Their criticism is that the method used for calculating the foramen magnum index excludes the ape-like jut of the skull’s jaw. However, this is a moot point since the same calculation was used on all the animals included in the FMI comparison. The second is that the aforementioned calculation requires the opisthion (located on the occipital bone), which is missing from the AL 444-2 specimen. What they fail to mention is that we have several examples of Australopithecine occipital bones which can be used to reconstruct AL 444-2, providing the missing data needed for these calculations.

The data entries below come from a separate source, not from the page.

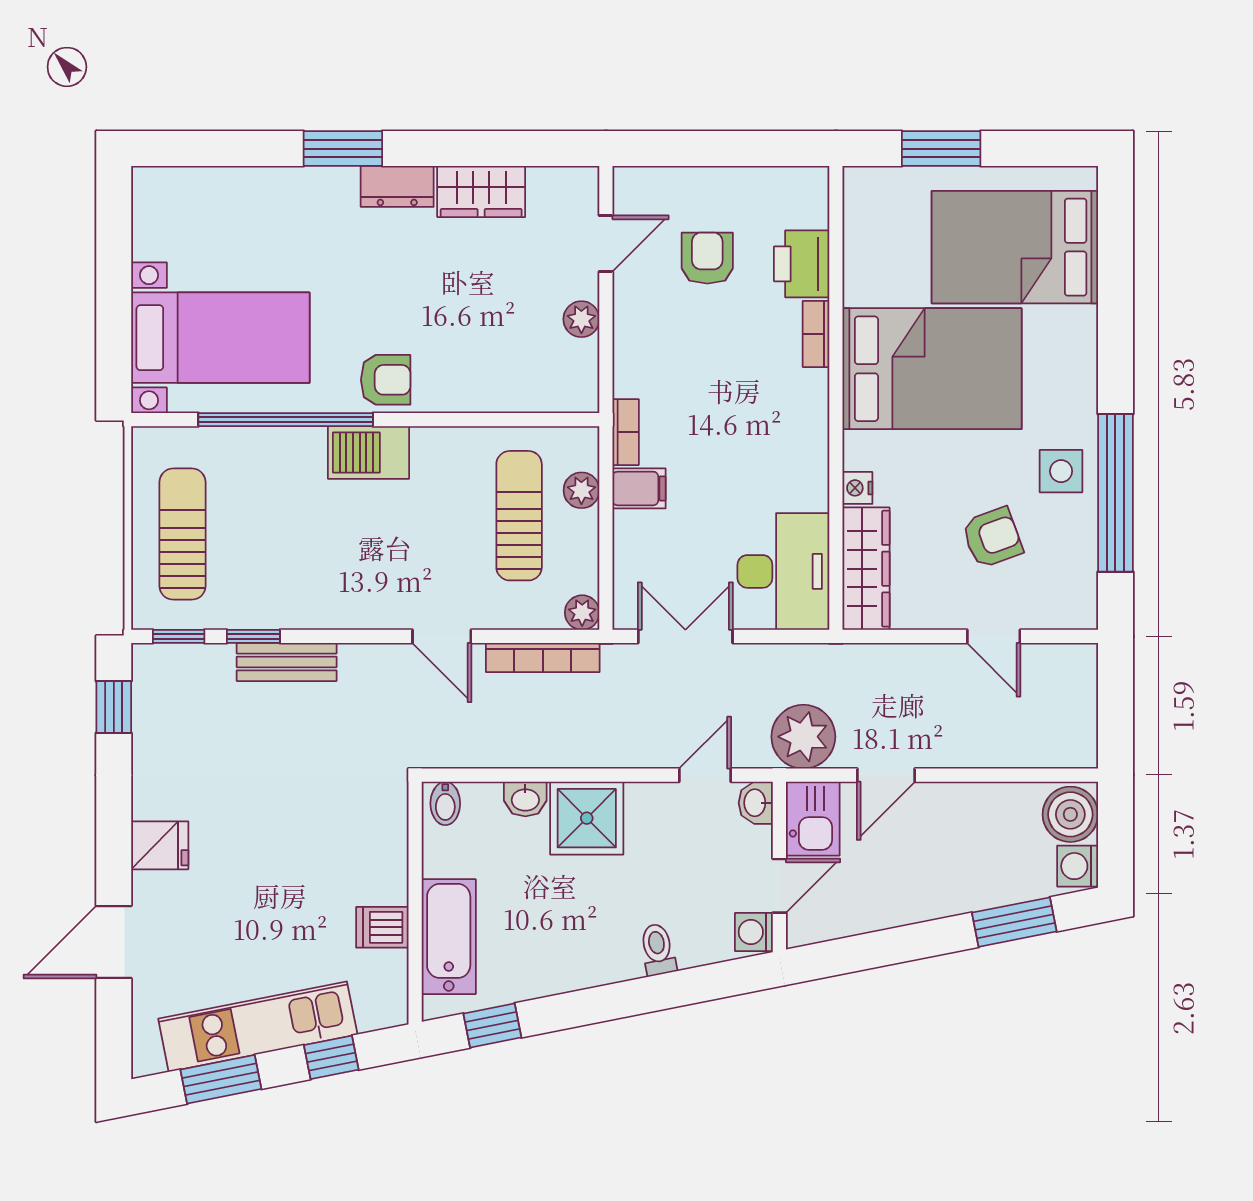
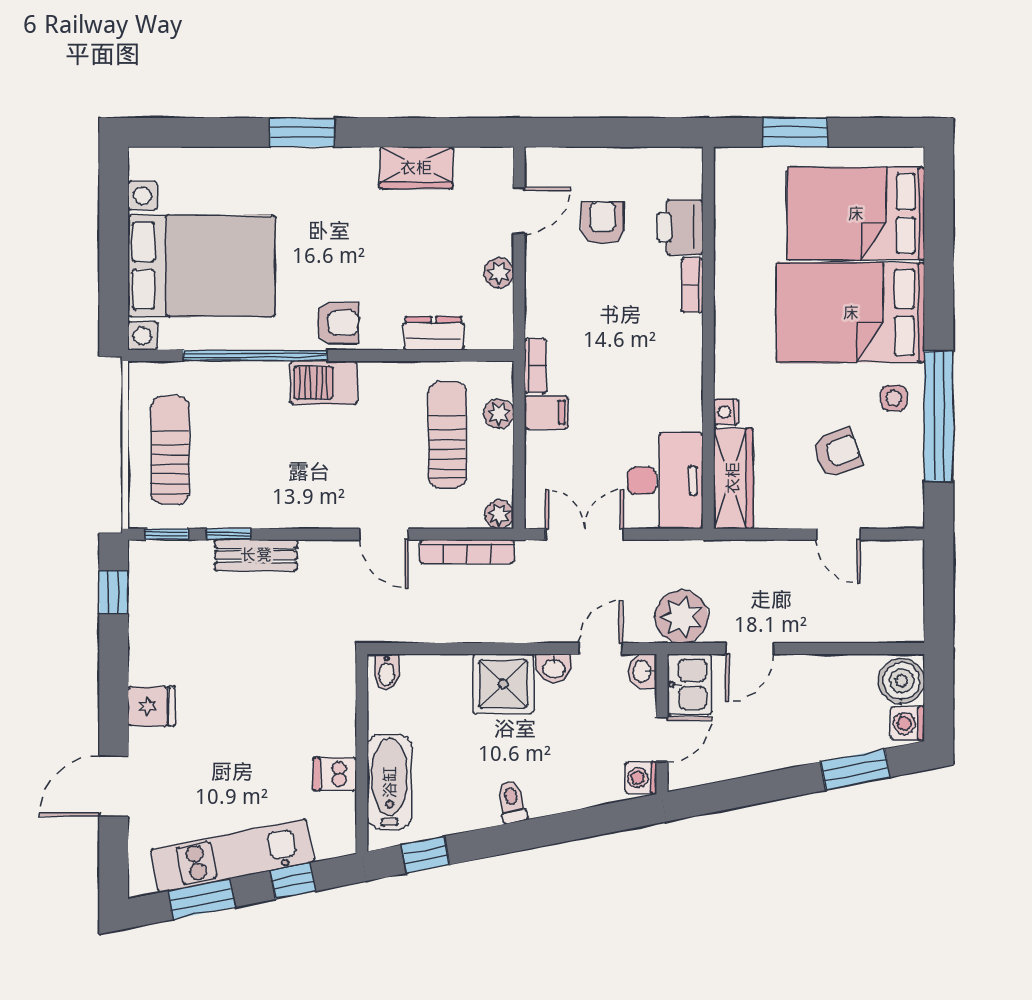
dresser: (397, 186) -> (434, 333), moved, turned 180
bed with nightstands: (220, 338) -> (201, 266), width x1.36
bed: (932, 369) -> (851, 313), moved, turned 180
side table: (1061, 471) -> (894, 398), width x0.73, depth x0.73
washbasin: (525, 799) -> (554, 668), moved
toilet: (658, 950) -> (512, 802), moved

Further, AL 822-1 (the other skull AiG brings up) has the occipital bone, foramen magnum and other aspects of anatomy needed to calculate the FMI. When you do so you get a figure of 23%, compared to the 24% calculated from the reconstruction of AL 444-2.* Not bad at all. This concordance may explain why they try and dismiss AL 822-1, arguing

“That specimen was rebuilt from over 200 fragments. It contains only one small portion of the foramen’s margin on a fragment from the right side…We would submit that the “anterior migration” of the afarensis foramen magnum occurred not deep in the evolutionary history of humanity but quite possibly sometime after 1992 in the laboratory.”

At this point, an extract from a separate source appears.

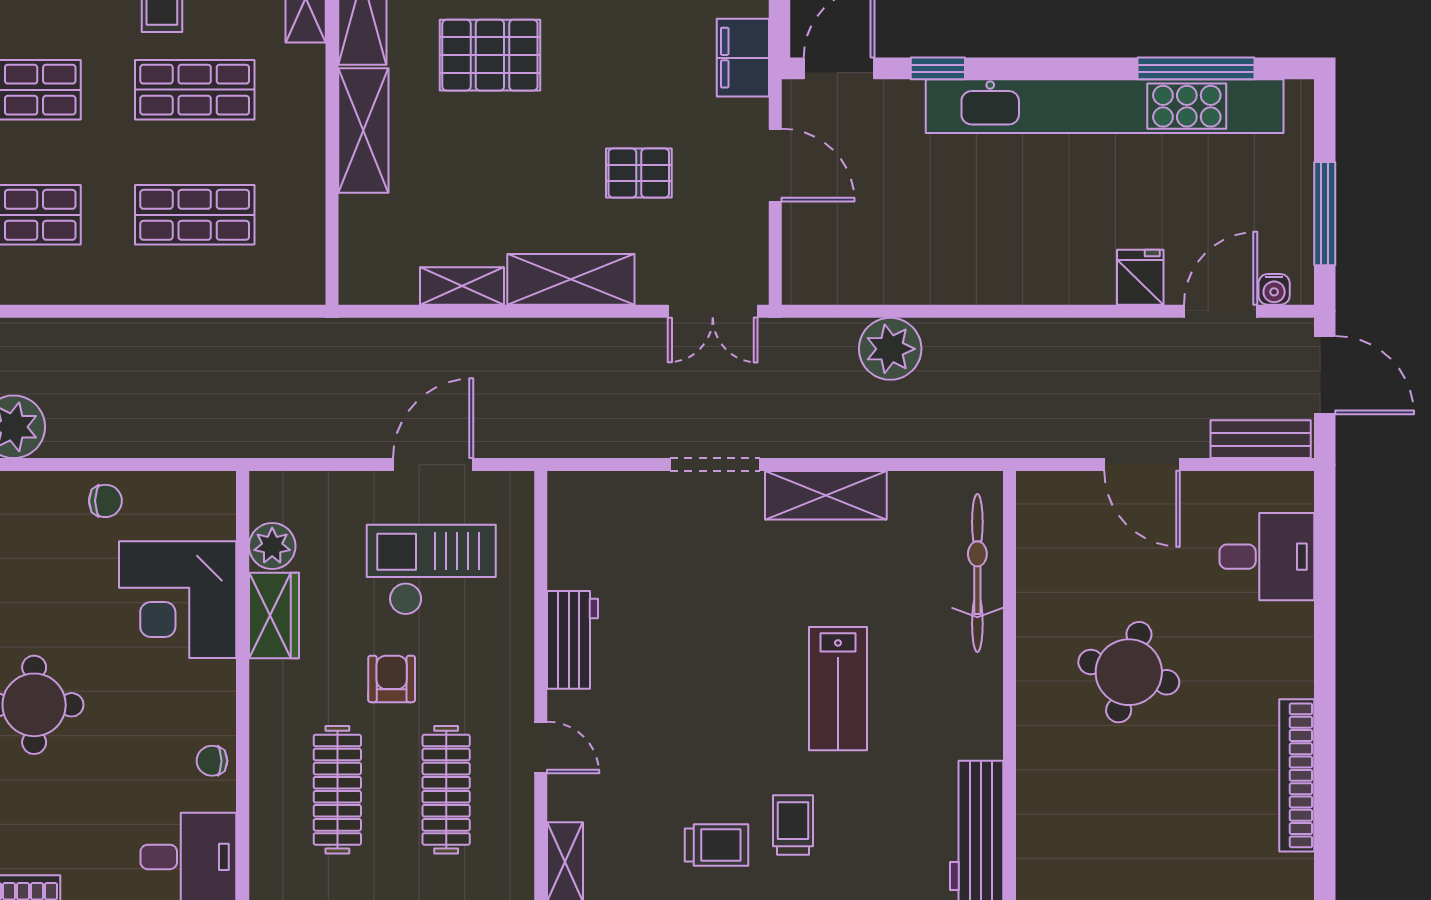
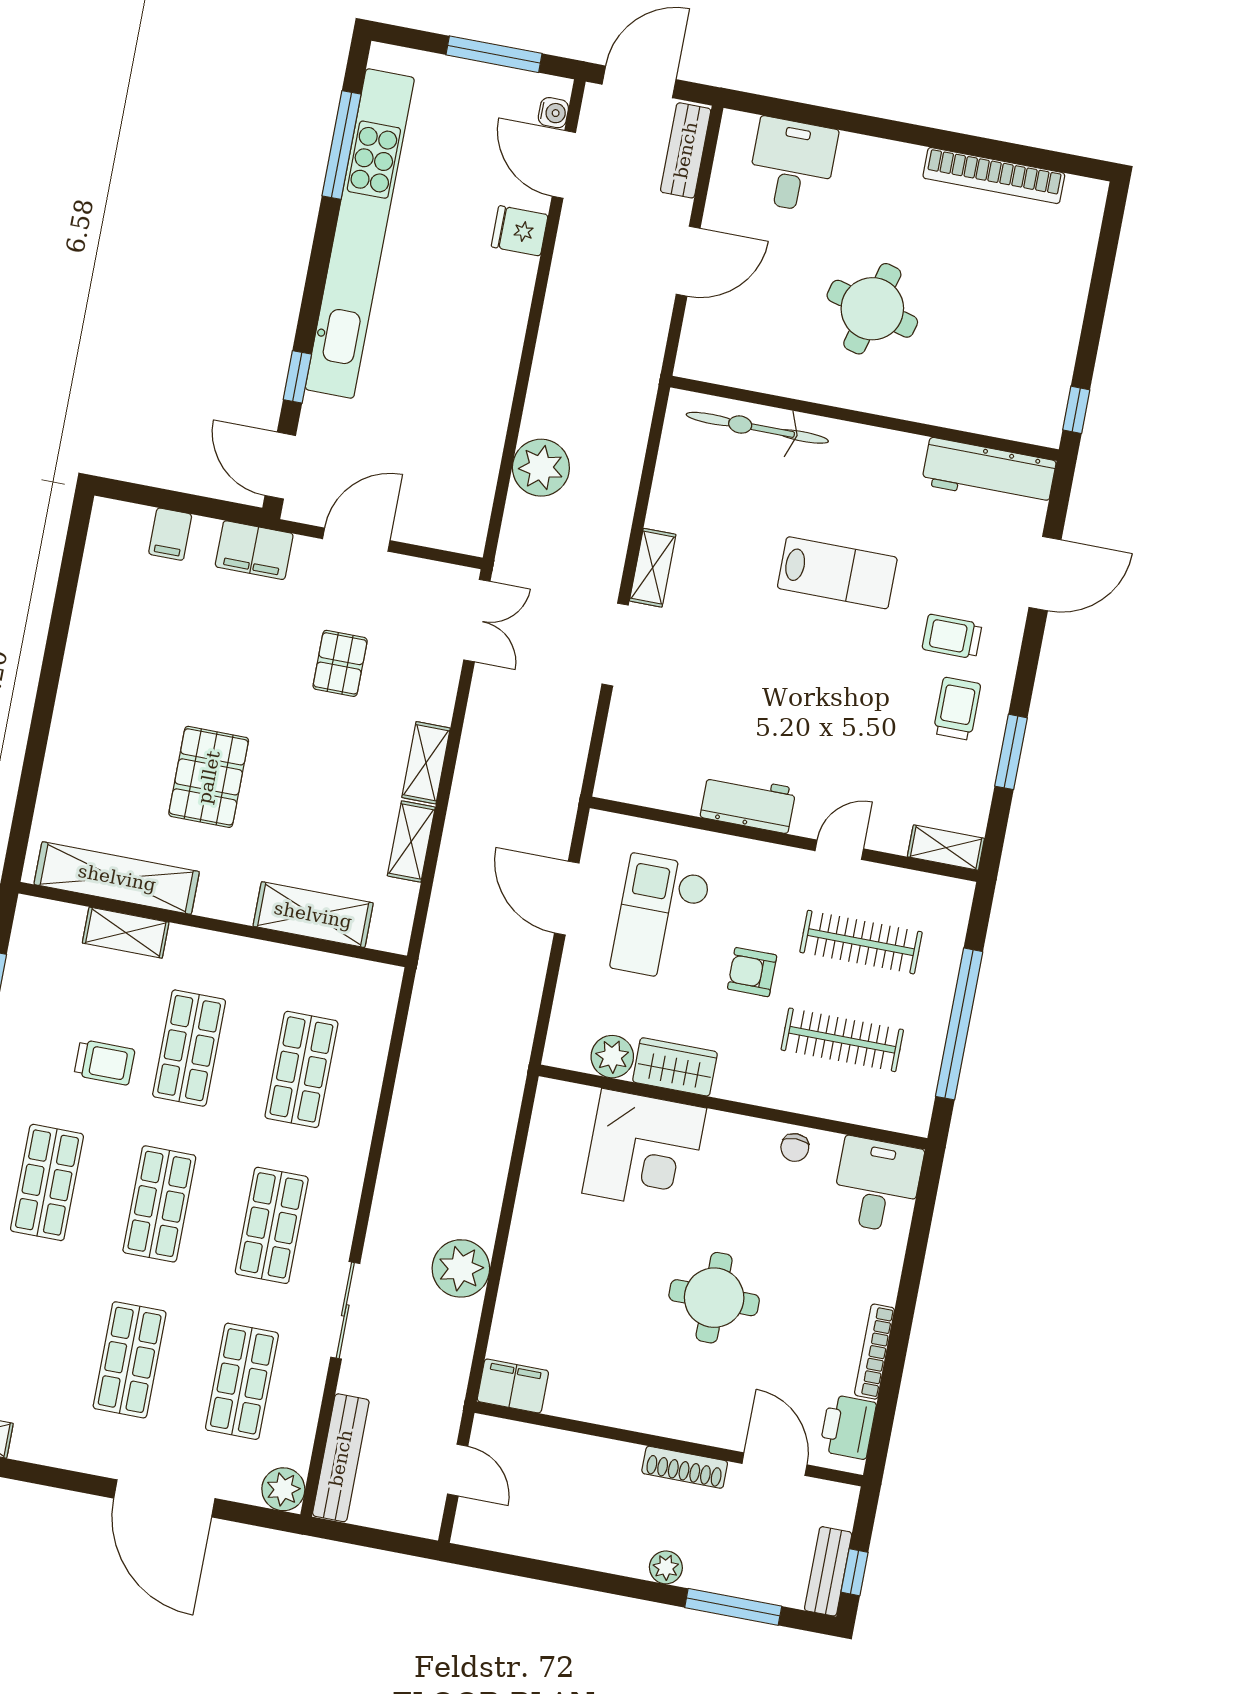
shelving: (363, 131) -> (313, 915), moved
shelving: (571, 279) -> (426, 763), width x0.67, depth x0.75
shelving: (826, 495) -> (653, 568), width x0.67, depth x0.75
chair: (105, 501) -> (543, 1199), removed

Of course, this is simply a smear campaign. They provide no evidence of any misdoings in the lab; nor anatomical justification for why the reconstruction is suspect. It’s just handwaving talk of “oooo biases” and “oooo incomplete skull” with no real meat to it.  Still, it would be nice to have a complete skull to remove any lingering doubts of bias. Boy wouldn’t that really give AiG’s argument a good beatdown. But if such a specimen existed, surely AiG would’ve brought it up because they are intellectually honest. Since they didn’t that must mean it doesn’t exist.

Oh wait…

Alas this is not quite definitive proof of my position since it is the skull of a juvenile; and the foramen magnum can move during development. Nonetheless it is located in a much more human-like position than an ape of comparable age. When this fact is combined with the relatively high FMI of the other skulls (as well as other examples of the foramen magnum not discussed here) I think it’s more than enough evidence for the idea that Australopithecus afarensis had a foramen magnum suited for bipedal locomotion.

*The range of the FMI for Au. afarensis is 19-24%. However, the lowest value is still significantly higher than the value for chimps and the average value (22%) is even more so.